I had some time before the next bus so I walked to our old bridge. For a minute I was a little homesick, which sounds crazy for a place under a bridge. I scrambled up the bank and went behind the scrubby trees on the side. The ground was still bare hard dirt, no grass grown back. I sat down and looked down at the road and pretended she was next to me again, her small body folded up into the red sleeping bag. The big neon sign was still there. That thing tortured us some nights with its bright blinking but today it was dark. I got a little sad thinking about those days because even though I didn’t have much, I had her.
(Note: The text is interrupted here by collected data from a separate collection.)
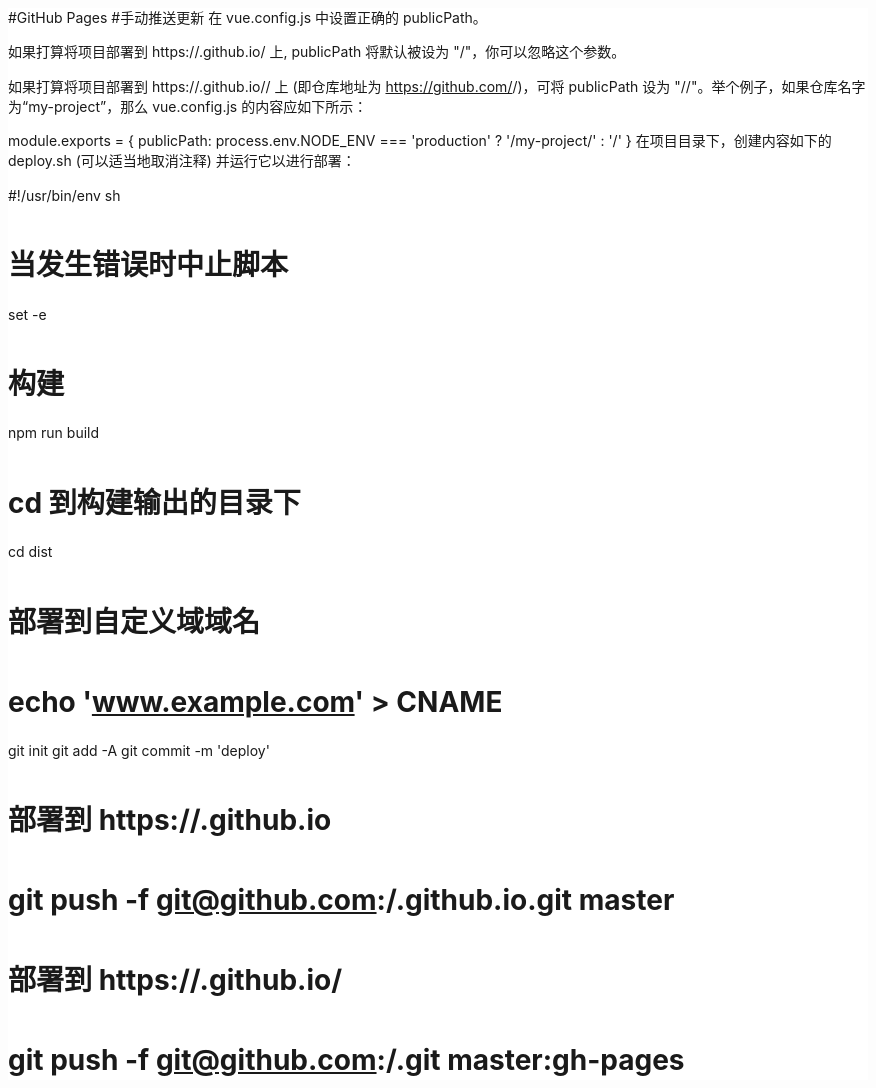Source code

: #GitHub Pages
#手动推送更新
在 vue.config.js 中设置正确的 publicPath。

如果打算将项目部署到 https://<USERNAME>.github.io/ 上, publicPath 将默认被设为 "/"，你可以忽略这个参数。

如果打算将项目部署到 https://<USERNAME>.github.io/<REPO>/ 上 (即仓库地址为 https://github.com/<USERNAME>/<REPO>)，可将 publicPath 设为 "/<REPO>/"。举个例子，如果仓库名字为“my-project”，那么 vue.config.js 的内容应如下所示：

module.exports = {
  publicPath: process.env.NODE_ENV === 'production'
    ? '/my-project/'
    : '/'
}
在项目目录下，创建内容如下的 deploy.sh (可以适当地取消注释) 并运行它以进行部署：

#!/usr/bin/env sh

# 当发生错误时中止脚本
set -e

# 构建
npm run build

# cd 到构建输出的目录下 
cd dist

# 部署到自定义域域名
# echo 'www.example.com' > CNAME

git init
git add -A
git commit -m 'deploy'

# 部署到 https://<USERNAME>.github.io
# git push -f git@github.com:<USERNAME>/<USERNAME>.github.io.git master

# 部署到 https://<USERNAME>.github.io/<REPO>
# git push -f git@github.com:<USERNAME>/<REPO>.git master:gh-pages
But I reminded myself that I was going to get her back. I’d given that woman her necklace, so that was proof right there.
Destiny’s foster family lived in a regular house, nothing fancy, on a tree-lined street. There were a few kids riding bikes and people mowing lawns. It was about as far from the bridge as you could get, metaphorically speaking. I had a nervous sweat going on because I didn’t belong in a neighborhood like this, anyone could see that. But her foster mother answered the door and said hi in a nice way and let me in, and then there was Destiny. Impossibly tall, beautiful long brown hair, big brown eyes. She looked so different. I walked over to her and said I missed you so much and held out my arms, but she took a step back and held out her hand to shake instead. I wished I had that necklace to give her because all I had was myself and it seemed like that might not be enough.
Her foster mother left us in the kitchen with a plate of cookies. I couldn’t think of anything to say so I told her how I had gotten off at the wrong stop and visited our old home. We were okay there, weren’t we, I said. We had some good times. And she said all I can remember is being cold and tired all the time. I was always worried I’d need to pee in the middle of the night. So I said well sure, the bathroom part is tough, but we hung out together a lot didn’t we? We played cards and stuff. Then she got kind of mad and said I was scared all the time. Do you know how many times I couldn’t even wake you up? So I said I’m better now. I’ll be coming back for you as soon as I get a place. And she said: if you love me, you’ll let me stay here.
On my way back I thought of Brenda waiting for me at the house. She’d told me to come right home. I guess she knew how it would go before I did. I got off at my old stop instead and sat down on the hard patch of dirt by the bridge. There was a new yellow line painted across the road in front of the neon sign. I lit a cigarette and watched as the sun went down behind the city. When it got dark that old sign buzzed to life, flashing its latest message: Stop Here. Which was so funny to me because I realized I’d been exactly right that morning: today was the day I’d see my destiny.